» Task: Spot each line in the data below containing "Tente" and copy it.

**** Information supplied ****

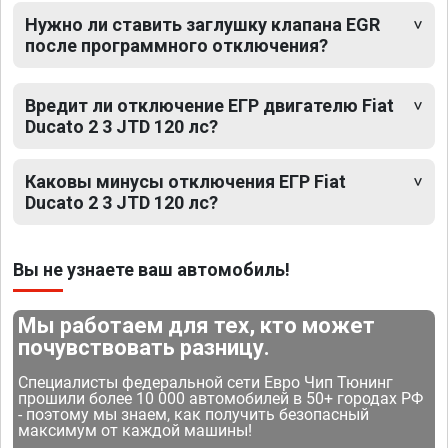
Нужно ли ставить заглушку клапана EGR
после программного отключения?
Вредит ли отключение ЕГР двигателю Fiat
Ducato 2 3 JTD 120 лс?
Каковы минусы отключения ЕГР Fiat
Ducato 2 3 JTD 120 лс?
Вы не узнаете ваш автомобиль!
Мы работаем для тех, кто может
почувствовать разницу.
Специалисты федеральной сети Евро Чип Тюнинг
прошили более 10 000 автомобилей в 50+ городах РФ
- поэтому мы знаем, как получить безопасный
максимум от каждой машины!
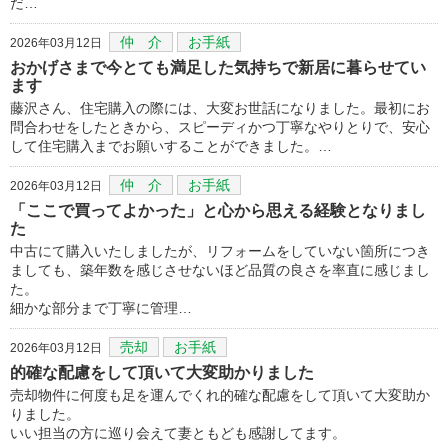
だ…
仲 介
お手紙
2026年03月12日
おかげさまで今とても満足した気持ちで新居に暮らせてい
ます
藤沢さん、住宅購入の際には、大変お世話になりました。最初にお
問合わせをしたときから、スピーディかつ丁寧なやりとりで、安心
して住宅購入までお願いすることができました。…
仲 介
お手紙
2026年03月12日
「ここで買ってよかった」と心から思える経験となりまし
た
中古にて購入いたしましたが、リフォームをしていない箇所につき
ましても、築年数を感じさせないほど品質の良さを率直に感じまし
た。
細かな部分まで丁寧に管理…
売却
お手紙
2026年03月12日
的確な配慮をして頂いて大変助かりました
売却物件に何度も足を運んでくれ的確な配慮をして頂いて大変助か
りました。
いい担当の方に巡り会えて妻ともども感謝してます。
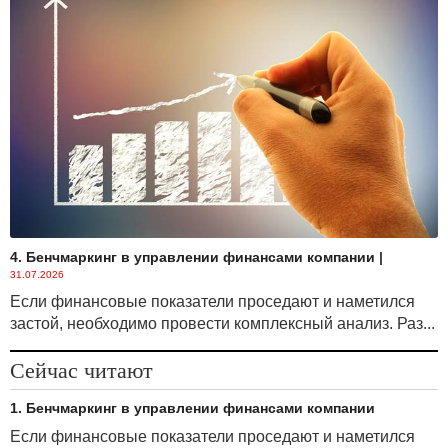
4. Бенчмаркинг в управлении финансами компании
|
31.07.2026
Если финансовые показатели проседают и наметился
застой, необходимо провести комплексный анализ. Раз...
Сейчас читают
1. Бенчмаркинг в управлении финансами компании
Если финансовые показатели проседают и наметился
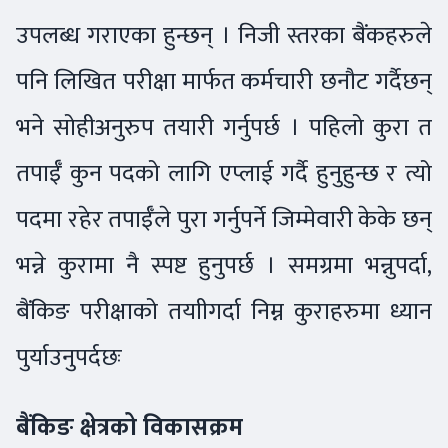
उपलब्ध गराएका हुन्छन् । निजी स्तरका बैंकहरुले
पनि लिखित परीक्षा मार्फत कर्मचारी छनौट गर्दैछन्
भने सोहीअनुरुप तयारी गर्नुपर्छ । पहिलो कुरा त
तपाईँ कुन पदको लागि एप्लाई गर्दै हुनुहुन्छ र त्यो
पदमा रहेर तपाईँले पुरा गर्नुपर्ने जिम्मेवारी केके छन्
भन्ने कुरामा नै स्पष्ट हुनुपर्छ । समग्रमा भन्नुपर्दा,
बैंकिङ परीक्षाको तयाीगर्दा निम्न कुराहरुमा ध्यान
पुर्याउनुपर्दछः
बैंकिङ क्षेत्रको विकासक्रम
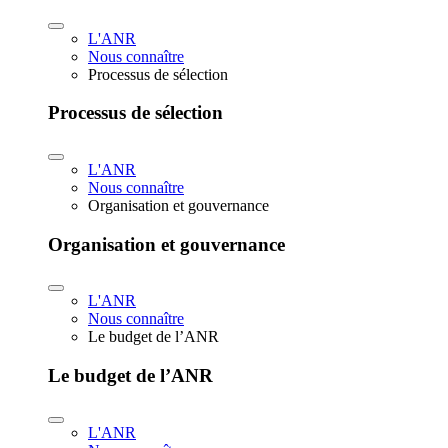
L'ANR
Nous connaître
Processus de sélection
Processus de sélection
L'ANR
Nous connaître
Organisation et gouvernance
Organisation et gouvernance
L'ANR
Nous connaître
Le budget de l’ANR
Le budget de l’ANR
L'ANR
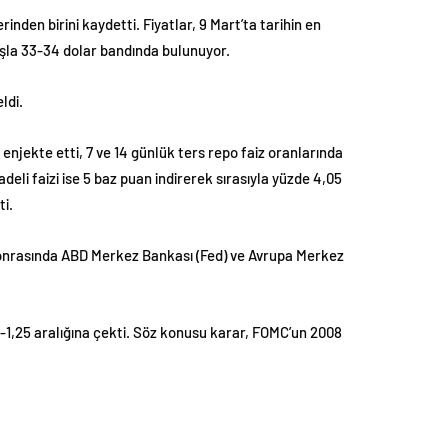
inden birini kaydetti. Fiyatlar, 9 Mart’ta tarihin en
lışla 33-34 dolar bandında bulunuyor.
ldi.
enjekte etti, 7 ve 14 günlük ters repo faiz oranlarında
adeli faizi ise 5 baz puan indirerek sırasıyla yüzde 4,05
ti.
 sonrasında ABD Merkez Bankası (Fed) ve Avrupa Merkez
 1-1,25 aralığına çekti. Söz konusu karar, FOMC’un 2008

****
**** Information supplied ****

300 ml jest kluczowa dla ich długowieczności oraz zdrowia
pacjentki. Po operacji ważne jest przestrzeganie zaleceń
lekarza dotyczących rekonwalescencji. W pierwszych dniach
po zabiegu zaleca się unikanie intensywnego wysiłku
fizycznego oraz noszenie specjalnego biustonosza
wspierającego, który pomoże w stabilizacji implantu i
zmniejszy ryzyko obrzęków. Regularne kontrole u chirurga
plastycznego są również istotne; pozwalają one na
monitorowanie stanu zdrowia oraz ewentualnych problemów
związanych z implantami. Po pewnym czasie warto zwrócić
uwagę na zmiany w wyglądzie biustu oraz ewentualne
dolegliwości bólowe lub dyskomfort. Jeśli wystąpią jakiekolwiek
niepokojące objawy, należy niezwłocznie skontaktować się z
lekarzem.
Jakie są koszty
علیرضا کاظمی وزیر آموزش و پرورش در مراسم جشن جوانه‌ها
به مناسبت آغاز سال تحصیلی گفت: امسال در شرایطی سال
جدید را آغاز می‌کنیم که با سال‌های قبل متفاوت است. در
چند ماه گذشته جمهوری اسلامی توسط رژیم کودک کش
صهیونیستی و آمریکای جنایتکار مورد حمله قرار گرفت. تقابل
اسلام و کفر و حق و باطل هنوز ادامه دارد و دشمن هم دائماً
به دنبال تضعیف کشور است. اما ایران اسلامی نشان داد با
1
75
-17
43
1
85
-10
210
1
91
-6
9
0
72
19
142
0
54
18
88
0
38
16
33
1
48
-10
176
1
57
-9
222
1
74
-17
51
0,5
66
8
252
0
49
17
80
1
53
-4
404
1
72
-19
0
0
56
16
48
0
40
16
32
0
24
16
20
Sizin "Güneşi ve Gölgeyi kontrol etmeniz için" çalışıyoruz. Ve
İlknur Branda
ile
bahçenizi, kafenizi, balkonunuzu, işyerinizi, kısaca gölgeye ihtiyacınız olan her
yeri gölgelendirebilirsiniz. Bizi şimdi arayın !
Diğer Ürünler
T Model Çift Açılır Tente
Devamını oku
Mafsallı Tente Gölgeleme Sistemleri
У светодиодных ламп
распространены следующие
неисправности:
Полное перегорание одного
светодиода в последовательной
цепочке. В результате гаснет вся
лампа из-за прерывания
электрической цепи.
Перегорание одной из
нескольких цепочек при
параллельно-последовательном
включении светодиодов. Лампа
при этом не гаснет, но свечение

****

» Answer below:
T Model Çift Açılır Tente
Mafsallı Tente Gölgeleme Sistemleri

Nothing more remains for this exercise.